La mitad de los europeos solo puede comprar un estudio de menos de 50 m2 con su sueldo
Un estudio revela que casi la mitad de los europeos solo puede comprar un estudio de menos de 50 m². La crisis de vivienda afecta especialmente a ciudades como.
Casi la mitad de las personas con ingresos medios que viven en Europa solo pueden permitirse comprar el equivalente a un apartamento de una habitación o un estudio de menos de 50 m², mientras que el 39 % de los europeos ni siquiera puede alquilar una vivienda de este tamaño.
Estos datos, incluidos en un estudio de la Universidad Técnica de Viena (TU Wien) publicado en la revista Journal of Maps, revelan la creciente crisis de acceso a la vivienda que está afectando a Europa y especialmente a las áreas metropolitanas de Madrid, París y Berlín.
A falta de estadísticas oficiales comparables, los autores analizaron más de 18 millones de anuncios de compraventa de pisos y 3,5 millones de anuncios de alquiler en 31 países, publicados entre marzo de 2024 y marzo de 2025.
Con esos datos, calcularon la superficie habitable asequible en función de los ingresos regionales promedio e identificaron las zonas en las que las viviendas están «fuera del alcance» para la mayoría de las personas con ingresos medios.
Los resultados revelan que únicamente dos de cada cinco personas (44 %) en Europa viven en una ciudad en la que es posible para alguien con ingresos medios adquirir un apartamento o estudio de unos 50 metros cuadrados.
Los autores advierten, además, de que, dado que hay una minoría con ingresos extremadamente altos que eleva la media, las dificultades de acceso a la vivienda para la mayoría de los ciudadanos son incluso más graves de lo que refleja el estudio.
El análisis también descubrió que más del 70 % de la población europea vive en regiones donde una hipoteca a treinta años solo permite adquirir hasta 75 metros cuadrados (siempre según los ingresos medios).
Focos de inaccesibilidad muy marcados
Aunque Madrid, París y Berlín son las ciudades más inaccesibles de Europa, el estudio advierte de que en las capitales europeas en general, como Dublín, Lisboa, Varsovia, Praga o Budapest, más del 65 % de la población vive en áreas donde el alquiler promedio ofrece menos de 50 m2 por un tercio del sueldo local.
Por países, el estudio identifica a Portugal, Países Bajos y Suiza como países «sistemáticamente inaccesibles» para los compradores con un sueldo medio, y advierte de que, en el este de Europa, países como Polonia y Hungría están encareciéndose y acercándose a los estándares de Europa occidental, pese a que sus ingresos locales son comparativamente mucho más bajos.
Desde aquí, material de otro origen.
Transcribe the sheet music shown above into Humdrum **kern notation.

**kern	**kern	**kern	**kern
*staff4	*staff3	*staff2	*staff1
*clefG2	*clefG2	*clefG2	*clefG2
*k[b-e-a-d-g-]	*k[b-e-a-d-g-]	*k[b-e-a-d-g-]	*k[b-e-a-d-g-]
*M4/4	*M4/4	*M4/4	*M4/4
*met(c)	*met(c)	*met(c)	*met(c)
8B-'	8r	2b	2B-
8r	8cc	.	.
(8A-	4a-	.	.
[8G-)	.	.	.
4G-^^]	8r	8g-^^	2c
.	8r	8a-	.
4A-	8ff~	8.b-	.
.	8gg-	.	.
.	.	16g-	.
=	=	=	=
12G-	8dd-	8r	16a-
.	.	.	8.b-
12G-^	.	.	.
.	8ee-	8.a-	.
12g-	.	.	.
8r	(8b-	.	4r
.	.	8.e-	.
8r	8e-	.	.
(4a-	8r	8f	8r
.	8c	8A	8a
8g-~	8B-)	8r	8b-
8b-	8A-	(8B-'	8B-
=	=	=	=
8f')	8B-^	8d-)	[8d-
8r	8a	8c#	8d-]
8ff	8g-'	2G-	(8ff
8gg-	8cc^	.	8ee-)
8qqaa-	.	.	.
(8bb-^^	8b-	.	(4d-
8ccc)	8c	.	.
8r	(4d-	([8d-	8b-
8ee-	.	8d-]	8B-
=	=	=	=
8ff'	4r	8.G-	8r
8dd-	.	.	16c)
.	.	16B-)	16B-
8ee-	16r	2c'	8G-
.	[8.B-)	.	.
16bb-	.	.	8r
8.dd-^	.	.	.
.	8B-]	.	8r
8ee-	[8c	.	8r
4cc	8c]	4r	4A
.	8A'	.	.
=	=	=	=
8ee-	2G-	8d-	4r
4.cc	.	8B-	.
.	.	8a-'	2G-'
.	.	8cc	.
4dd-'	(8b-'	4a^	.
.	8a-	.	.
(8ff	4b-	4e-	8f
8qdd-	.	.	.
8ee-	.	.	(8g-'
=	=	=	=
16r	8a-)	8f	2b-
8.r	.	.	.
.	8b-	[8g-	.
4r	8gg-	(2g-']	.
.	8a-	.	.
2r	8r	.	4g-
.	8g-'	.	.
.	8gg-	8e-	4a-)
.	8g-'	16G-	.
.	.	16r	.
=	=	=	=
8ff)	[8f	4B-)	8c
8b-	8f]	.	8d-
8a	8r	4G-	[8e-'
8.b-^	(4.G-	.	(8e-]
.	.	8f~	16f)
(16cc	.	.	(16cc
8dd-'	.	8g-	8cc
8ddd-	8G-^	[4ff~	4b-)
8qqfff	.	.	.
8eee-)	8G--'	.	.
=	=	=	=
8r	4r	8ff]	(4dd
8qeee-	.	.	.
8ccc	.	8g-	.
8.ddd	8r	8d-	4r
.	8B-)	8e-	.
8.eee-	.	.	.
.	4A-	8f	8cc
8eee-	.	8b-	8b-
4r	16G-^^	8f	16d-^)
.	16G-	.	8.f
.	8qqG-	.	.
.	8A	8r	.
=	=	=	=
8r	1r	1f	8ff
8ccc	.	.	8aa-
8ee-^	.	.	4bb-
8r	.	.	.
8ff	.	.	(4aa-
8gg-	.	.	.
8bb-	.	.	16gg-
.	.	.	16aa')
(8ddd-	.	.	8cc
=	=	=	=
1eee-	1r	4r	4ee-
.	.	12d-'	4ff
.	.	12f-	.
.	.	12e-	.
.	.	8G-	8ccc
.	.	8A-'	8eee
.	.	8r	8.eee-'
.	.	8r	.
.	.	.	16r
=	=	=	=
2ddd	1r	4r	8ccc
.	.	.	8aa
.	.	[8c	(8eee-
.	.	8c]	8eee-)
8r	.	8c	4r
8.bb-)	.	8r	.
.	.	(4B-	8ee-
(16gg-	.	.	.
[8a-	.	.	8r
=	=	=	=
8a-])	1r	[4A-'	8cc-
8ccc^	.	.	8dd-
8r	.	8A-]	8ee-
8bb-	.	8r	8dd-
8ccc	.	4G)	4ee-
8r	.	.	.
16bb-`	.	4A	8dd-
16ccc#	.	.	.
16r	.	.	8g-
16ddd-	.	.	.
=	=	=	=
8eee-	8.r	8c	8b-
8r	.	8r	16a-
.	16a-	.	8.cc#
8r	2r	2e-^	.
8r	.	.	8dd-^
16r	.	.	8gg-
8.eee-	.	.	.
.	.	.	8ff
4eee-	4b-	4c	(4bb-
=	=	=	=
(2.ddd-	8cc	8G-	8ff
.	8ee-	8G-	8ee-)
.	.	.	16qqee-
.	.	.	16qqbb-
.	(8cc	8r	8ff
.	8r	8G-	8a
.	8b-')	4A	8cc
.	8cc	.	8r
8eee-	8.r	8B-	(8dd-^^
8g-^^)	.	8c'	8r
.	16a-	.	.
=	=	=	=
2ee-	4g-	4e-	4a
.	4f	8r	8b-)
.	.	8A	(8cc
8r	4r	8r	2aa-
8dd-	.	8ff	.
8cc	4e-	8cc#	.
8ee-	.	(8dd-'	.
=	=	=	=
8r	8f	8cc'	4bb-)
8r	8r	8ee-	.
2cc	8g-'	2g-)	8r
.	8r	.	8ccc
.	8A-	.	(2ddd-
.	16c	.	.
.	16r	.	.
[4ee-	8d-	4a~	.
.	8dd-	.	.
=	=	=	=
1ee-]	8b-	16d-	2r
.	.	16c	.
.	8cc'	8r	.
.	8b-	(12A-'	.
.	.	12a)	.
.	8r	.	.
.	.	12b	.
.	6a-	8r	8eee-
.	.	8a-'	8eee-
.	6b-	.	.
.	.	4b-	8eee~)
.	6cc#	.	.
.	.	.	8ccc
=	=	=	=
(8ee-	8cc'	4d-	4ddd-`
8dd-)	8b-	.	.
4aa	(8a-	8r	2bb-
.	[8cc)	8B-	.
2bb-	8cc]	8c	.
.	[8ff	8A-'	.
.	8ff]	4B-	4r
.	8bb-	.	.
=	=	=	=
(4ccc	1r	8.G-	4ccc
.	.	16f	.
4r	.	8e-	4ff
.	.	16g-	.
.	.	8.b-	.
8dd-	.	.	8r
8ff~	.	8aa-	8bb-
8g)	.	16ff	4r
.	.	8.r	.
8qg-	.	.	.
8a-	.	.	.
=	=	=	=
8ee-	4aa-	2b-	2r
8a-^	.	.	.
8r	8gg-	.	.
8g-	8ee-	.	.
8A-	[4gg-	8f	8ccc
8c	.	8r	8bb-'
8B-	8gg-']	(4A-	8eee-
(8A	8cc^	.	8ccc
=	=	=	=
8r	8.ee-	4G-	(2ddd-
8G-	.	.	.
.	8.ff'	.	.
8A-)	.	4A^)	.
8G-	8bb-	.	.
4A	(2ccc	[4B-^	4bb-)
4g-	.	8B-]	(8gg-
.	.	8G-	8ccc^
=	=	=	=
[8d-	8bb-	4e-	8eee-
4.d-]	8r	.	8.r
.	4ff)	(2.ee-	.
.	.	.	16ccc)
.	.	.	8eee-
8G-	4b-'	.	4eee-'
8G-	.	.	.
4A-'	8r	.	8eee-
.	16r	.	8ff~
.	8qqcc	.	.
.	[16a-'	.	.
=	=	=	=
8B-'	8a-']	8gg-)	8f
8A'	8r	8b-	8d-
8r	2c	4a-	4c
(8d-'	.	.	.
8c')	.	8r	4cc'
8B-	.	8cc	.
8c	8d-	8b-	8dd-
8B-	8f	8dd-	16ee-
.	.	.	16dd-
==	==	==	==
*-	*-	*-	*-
Por su parte, Irlanda e Italia registran «niveles alarmantes de inaccesibilidad en el mercado de alquiler», donde alquilar una vivienda es proporcionalmente más caro que comprarla mediante hipoteca.
Los países escandinavos (Suecia, Noruega y Finlandia) y los bálticos (Estonia, Letonia y Lituania) se mantienen como los territorios más asequibles del continente, con la única excepción de sus capitales y focos urbanos concretos, apunta el trabajo.
Nuestro estudio revela focos de inaccesibilidad muy marcados», resume la autora principal, Franziska Sielker, profesora de Investigación Urbana y Regional en el Instituto de Planificación Espacial de la UT de Viena.
Para los autores, estos datos revelan que hay una grave crisis de asequibilidad de la vivienda en ciernes, que ya afecta de manera desproporcionada a quienes se incorporan al mercado inmobiliario y a los que cambian de residencia con frecuencia, por motivos personales o profesionales.
Además, advierten de que, aunque los centros urbanos son los que más sufren las consecuencias de los elevados precios de la vivienda, generan un «efecto de desbordamiento» que se contagia a las regiones vecinas y encarece la vivienda.
Por ello, creen que las regiones metropolitanas son las que necesitan soluciones de política de vivienda con mayor urgencia.
Regiones costeras y turísticas
El estudio también revela que la vivienda en zonas turísticas populares, como las regiones costeras y montañosas, es menos asequible que en otras áreas.
En concreto, señala que la presión de la vivienda es especialmente crítica en las áreas costeras de España, Francia, Portugal, Grecia y Croacia, donde los propietarios de las segundas residencias y los inquilinos a corto plazo están encareciendo el mercado inmobiliario y expulsando a los residentes locales.
Los autores creen que una opción política en estas regiones sería intervenir en el mercado de alquiler a corto plazo, regulando las plataformas de arrendamiento turístico para evitar que las propiedades residenciales se destinen «masivamente» al turismo, dejando a los residentes sin opciones ni oferta de viviendas, y fijar controles en el mercado de las segundas viviendas.
No obstante —advierten—, dado que los mercados inmobiliarios están muy regionalizados, las políticas nacionales genéricas «no siempre son efectivas».